6) Evaluation and observability stack
Practitioner norm
The serious pattern is now consistent: tracing + datasets + offline evals + online feedback. Anthropic recommends building simple systems first and only adding complexity when evals prove the need (Anthropic). Hamel Husain argues you need task-specific evals and a habit of testing changes against real examples, not vibes (Hamel Husain).
Practical stack
| Layer | Tools | Why it matters |
|---|---|---|
| Tracing | Langfuse, Helicone | Prompt, latency, token, and tool-call visibility |
| Eval datasets | Braintrust, custom JSONL sets | Regression checks before prompt/model/tool changes |
| Structured outputs | Model-native schema enforcement, Pydantic-style validation, tool schemas | Eliminates a large class of brittle parsing failures (Jason Liu) |
| Human feedback | Inline thumbs-up/down, correction capture, QA review queue | Turns production traffic into eval data |
| Replay / diffing | Event logs and saved traces | Lets you compare models, prompts, vendors, and tool configs over time |
Minimum bar for Pete’s client work
- Trace every model call.
- Keep a 25 to 100 example eval set per workflow.
- Validate every structured output before any write action.
- Separate “looks good in demo” from “passes regression set.”
- Record human overrides as labeled data.
7) Watch list
People
- Aaron Levie
- Simon Willison
- Hamel Husain
- Chip Huyen
- Shreya Shankar
- Eugene Yan
- Jason Liu
- Ethan Mollick
- Linus Lee
Repos / standards / publications
- Model Context Protocol servers repo
- Anthropic: Building effective agents
- Shopify AI Toolkit
- Klaviyo MCP server docs
- McKinsey State of AI
- Ramp AI Index
Bottom line
For mid-market DTC in 2026, the winning posture is not “go all in on agents.” It is ship workflows that can accept agentic reasoning later. Build deterministic rails, preserve schemas and evals, and place autonomy only where task variability justifies it. The best client outcome this year is not maximum autonomy. It is durable leverage without a rebuild.
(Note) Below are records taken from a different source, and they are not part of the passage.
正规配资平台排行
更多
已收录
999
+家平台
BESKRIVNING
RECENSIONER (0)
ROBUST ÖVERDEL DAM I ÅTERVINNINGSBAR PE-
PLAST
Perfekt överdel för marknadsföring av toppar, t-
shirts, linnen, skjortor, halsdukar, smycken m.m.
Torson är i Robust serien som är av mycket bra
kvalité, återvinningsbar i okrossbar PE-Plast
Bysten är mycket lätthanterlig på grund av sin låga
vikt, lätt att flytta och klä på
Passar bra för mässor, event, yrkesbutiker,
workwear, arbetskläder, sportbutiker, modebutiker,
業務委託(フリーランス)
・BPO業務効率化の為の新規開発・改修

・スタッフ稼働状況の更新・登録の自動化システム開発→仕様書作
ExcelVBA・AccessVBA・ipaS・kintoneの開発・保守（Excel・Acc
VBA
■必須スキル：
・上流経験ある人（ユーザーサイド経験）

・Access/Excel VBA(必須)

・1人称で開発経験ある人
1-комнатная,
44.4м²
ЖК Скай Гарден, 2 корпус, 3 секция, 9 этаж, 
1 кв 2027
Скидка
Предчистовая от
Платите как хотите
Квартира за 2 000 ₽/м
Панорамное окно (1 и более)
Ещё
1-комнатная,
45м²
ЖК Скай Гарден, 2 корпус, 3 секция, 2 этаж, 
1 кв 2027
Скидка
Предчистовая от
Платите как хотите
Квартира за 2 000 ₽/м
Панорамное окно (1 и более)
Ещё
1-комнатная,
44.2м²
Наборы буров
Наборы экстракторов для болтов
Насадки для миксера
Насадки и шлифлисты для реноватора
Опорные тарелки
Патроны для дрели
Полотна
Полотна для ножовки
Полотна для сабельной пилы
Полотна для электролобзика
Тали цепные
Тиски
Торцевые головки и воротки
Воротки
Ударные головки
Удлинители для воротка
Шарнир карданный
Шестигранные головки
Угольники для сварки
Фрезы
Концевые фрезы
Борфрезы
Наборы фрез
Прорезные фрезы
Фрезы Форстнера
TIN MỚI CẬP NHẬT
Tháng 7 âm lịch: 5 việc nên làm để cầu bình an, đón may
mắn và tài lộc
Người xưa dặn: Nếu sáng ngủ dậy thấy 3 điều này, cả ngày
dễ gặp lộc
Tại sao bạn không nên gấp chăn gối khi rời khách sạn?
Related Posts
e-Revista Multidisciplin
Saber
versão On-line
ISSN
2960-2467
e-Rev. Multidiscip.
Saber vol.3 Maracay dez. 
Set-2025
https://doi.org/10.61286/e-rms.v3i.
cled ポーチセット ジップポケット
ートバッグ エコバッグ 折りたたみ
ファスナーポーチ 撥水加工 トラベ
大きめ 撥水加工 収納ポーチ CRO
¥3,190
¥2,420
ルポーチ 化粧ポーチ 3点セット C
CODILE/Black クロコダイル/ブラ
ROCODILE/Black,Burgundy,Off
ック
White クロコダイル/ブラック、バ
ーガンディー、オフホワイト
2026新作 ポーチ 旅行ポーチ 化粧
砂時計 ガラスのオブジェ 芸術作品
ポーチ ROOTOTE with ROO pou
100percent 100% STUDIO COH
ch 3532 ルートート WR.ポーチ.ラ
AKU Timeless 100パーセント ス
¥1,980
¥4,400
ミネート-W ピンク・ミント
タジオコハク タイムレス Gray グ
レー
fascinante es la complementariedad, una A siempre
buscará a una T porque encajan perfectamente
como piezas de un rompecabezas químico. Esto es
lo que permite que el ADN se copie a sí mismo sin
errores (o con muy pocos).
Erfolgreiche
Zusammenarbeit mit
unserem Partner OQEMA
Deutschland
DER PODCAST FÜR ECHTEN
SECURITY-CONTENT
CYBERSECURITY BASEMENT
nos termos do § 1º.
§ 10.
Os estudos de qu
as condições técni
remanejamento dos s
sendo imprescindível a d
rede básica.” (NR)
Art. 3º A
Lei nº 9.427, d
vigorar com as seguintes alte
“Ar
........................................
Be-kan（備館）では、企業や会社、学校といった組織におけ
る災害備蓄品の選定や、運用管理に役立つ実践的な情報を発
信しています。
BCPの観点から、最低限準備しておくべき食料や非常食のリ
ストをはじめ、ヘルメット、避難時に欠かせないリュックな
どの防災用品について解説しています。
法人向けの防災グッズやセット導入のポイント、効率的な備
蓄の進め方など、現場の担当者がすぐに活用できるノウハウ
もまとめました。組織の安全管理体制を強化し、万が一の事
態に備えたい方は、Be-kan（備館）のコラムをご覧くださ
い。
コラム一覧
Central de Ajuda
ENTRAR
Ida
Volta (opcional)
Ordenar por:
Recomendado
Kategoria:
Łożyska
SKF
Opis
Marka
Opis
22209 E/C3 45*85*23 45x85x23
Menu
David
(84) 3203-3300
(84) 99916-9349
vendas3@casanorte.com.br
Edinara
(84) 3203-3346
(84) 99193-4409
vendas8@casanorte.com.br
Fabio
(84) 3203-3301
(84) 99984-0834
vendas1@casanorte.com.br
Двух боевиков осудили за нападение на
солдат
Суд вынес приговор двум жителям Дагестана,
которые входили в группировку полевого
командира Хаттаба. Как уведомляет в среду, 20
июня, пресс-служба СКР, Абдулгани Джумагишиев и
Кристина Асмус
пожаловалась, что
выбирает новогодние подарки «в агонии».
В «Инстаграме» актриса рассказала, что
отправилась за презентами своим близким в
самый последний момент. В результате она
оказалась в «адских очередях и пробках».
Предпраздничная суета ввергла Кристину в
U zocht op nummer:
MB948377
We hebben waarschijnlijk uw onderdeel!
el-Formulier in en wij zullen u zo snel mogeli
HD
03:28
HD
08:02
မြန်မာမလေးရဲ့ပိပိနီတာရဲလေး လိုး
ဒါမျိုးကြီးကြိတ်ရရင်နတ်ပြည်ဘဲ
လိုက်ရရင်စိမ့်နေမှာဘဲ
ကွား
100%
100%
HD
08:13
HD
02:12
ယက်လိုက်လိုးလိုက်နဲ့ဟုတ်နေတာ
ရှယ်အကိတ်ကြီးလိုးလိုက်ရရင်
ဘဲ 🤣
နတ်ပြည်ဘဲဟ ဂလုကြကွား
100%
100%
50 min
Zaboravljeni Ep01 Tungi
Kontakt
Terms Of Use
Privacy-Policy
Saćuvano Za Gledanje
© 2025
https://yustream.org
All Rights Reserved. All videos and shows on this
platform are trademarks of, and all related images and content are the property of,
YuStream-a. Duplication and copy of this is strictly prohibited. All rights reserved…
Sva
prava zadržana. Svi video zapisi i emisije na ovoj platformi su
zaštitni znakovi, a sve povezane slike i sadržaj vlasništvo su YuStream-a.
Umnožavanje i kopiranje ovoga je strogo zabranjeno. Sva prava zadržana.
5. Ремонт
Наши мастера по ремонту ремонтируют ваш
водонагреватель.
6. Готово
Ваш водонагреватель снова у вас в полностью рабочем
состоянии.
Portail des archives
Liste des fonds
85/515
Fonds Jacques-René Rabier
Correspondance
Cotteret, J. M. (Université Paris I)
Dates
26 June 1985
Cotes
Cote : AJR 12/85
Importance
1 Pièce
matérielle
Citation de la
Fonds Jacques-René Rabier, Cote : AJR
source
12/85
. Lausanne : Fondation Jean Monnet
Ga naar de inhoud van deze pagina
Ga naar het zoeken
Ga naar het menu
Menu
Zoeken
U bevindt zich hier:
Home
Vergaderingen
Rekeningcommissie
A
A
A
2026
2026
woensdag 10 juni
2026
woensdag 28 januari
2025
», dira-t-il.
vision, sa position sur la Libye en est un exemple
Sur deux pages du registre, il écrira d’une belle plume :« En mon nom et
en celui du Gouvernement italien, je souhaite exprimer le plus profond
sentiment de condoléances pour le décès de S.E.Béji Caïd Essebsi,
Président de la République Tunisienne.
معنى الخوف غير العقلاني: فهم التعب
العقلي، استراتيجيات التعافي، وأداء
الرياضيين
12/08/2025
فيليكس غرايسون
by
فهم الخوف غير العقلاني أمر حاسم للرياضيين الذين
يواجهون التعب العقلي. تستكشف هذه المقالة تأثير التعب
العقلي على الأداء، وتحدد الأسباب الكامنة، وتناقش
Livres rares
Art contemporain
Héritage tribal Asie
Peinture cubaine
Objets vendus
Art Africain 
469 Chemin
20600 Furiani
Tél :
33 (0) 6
Speculation clearly labeled
- Speculation: MCP will likely become a standard integration layer for developer-facing SaaS faster than it becomes the primary runtime contract for all business automations. Public momentum is strong, but operational standardization across the full DTC vendor stack is not there yet (MCP servers repo).
- Speculation: Shopify and Klaviyo are the most likely in this stack to become “agent-access hubs” for mid-market DTC workflows over the next 12 to 24 months because both already expose strong developer surfaces and public MCP-adjacent tooling (Shopify AI Toolkit, Klaviyo MCP).